Momentum indicators reinforce a negative outlook, with the daily MACD and ADX both signaling strong and persistent bearish momentum. The RSI (34.12) and CCI (neutral, -48.88) both reflect weak price action but not outright oversold conditions, while the Stoch RSI remains elevated at overbought, hinting at a recent failed bounce. Bull/Bear Power (BBP) shows modest buyer support intraday, but all lower timeframes align with prevailing seller strength. The Awesome Oscillator and other momentum signals broadly support the downtrend. The daily session opened slightly below the previous close (no material gap), with price action now pressing toward the lower end of today’s range ($0.01088–$0.01141) and reflecting high intraday volatility in a clearly negative tone, with persistent pressure after the open. There are some conflicting oscillator signals, but the dominant momentum backdrop supports the current down move.

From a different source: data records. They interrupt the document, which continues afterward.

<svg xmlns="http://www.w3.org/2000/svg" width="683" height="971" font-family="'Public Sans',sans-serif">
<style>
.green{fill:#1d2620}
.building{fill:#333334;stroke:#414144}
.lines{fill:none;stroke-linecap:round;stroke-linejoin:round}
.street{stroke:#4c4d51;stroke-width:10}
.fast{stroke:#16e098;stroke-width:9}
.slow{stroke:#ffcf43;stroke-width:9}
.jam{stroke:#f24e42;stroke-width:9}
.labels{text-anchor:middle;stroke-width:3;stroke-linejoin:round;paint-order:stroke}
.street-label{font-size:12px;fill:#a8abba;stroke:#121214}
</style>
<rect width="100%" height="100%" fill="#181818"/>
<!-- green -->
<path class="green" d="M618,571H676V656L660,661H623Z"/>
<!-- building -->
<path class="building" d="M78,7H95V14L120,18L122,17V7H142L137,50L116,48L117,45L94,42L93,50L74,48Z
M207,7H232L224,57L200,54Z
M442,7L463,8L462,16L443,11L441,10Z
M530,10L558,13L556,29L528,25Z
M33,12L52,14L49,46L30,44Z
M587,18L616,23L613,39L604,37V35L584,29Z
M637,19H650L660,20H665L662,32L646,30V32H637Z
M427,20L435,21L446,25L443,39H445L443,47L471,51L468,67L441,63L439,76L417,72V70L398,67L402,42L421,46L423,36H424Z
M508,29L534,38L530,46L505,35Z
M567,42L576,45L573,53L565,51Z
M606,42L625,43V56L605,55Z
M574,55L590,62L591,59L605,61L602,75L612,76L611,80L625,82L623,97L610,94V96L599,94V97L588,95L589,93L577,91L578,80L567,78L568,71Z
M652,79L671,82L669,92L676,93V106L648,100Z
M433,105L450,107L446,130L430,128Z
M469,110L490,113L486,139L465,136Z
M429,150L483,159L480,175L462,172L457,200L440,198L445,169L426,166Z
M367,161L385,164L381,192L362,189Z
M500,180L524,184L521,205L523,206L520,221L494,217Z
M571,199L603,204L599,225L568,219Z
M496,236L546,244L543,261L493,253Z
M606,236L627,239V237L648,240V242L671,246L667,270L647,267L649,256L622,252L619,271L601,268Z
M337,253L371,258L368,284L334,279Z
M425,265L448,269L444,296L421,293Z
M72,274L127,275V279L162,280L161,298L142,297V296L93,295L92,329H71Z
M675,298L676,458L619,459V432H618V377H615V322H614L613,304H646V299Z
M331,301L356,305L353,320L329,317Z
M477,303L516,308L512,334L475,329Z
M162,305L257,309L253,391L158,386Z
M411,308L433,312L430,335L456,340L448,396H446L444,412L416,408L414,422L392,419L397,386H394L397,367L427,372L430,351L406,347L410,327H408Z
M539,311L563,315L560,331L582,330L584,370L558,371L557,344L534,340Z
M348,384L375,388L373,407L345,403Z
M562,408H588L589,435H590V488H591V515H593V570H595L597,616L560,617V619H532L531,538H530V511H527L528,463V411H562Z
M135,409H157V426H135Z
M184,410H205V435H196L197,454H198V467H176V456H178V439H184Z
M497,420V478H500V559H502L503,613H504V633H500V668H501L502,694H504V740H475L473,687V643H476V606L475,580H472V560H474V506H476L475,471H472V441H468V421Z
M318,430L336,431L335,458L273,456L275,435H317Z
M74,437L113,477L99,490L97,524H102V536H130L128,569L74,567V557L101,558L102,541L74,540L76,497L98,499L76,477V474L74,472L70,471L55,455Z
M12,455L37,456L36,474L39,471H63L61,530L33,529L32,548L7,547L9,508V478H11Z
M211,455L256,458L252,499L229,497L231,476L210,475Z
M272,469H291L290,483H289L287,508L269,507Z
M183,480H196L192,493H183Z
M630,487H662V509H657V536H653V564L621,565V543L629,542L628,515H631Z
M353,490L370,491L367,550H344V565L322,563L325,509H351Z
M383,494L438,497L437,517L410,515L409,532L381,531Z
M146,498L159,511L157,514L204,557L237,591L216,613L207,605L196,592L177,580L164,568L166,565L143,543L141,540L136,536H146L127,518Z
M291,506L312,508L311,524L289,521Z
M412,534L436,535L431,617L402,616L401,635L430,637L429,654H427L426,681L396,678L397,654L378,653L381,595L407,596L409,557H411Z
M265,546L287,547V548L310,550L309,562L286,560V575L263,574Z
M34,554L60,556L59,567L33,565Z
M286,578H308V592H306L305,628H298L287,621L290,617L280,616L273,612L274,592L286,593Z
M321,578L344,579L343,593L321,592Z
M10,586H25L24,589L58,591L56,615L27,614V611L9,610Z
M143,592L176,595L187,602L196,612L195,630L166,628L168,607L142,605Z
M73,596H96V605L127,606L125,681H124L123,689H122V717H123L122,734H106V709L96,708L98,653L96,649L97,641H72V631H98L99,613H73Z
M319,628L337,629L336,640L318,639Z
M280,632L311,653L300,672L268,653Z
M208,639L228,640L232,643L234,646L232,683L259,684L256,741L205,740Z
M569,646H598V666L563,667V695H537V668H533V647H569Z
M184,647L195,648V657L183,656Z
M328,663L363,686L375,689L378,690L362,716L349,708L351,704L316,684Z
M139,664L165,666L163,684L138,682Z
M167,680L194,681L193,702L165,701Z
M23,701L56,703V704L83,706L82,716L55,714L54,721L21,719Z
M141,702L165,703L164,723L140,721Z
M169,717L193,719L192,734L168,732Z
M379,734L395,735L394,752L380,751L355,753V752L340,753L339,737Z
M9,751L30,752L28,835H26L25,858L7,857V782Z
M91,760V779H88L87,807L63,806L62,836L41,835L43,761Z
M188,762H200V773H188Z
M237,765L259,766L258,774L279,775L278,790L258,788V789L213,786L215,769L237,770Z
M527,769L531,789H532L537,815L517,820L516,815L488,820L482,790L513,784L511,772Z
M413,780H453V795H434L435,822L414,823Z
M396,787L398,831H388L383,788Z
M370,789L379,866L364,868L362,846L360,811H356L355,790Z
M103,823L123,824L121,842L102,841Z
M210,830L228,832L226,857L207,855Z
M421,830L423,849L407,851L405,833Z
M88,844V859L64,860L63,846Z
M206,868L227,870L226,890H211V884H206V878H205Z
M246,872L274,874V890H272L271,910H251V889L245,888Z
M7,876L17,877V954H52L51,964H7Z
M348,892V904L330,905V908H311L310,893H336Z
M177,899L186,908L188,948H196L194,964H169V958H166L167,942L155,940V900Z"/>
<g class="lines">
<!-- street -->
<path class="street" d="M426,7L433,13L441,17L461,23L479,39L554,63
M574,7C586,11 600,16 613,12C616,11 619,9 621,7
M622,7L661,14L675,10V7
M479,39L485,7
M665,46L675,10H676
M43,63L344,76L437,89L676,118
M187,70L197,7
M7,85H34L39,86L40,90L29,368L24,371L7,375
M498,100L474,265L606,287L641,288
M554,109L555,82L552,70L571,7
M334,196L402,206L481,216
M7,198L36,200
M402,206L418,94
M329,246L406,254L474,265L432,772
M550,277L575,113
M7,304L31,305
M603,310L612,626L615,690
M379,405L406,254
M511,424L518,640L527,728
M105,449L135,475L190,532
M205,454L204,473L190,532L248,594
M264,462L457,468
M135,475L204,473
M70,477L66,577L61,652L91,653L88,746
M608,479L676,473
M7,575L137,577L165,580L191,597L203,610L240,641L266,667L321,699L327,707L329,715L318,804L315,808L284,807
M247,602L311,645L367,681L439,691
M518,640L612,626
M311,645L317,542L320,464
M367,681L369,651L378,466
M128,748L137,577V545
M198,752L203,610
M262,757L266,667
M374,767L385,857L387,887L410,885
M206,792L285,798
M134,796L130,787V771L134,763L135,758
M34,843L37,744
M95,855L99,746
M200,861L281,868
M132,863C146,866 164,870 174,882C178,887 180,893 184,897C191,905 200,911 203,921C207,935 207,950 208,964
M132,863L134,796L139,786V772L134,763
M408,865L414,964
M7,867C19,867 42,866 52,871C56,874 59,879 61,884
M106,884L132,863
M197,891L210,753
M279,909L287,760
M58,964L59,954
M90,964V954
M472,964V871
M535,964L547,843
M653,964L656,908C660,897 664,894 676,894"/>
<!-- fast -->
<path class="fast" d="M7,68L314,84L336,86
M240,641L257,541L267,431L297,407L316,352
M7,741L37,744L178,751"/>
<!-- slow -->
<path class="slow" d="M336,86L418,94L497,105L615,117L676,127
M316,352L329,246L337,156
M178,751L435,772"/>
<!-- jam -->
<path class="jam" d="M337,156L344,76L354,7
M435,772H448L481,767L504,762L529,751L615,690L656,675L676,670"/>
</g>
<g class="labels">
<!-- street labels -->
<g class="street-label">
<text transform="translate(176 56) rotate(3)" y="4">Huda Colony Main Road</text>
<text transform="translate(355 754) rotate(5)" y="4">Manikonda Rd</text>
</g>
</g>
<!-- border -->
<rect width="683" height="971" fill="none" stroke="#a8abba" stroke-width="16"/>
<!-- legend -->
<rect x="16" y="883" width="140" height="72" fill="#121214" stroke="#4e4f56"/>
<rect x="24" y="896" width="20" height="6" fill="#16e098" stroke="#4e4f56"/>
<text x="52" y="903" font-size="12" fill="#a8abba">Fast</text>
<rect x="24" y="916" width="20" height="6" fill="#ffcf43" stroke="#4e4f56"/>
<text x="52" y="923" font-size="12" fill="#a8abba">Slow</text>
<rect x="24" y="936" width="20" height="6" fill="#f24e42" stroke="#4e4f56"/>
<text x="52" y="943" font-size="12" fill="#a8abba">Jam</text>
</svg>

Sideways range expected as upside faces resistance and downside risk grows
Looking ahead, the normalized expected price range for the next five trading days is $0.0090 to $0.0115, reflecting typical short-term volatility around the current price. The probability of a price increase is very low (less than 20%), while the likelihood of further declines is much higher. The baseline scenario anticipates sideways movement within the identified corridor. A bullish move would require a break above resistance near $0.0139, but trend and technicals do not support this in the near term. The bearish scenario involves slipping below the $0.0090 support and could result in accelerated losses if downside momentum intensifies.
Last time we reported that momentum signals remain firmly bearish according to several technical indicators. The article also highlighted strong bearish momentum across multiple timeframes based on trading below the key moving averages.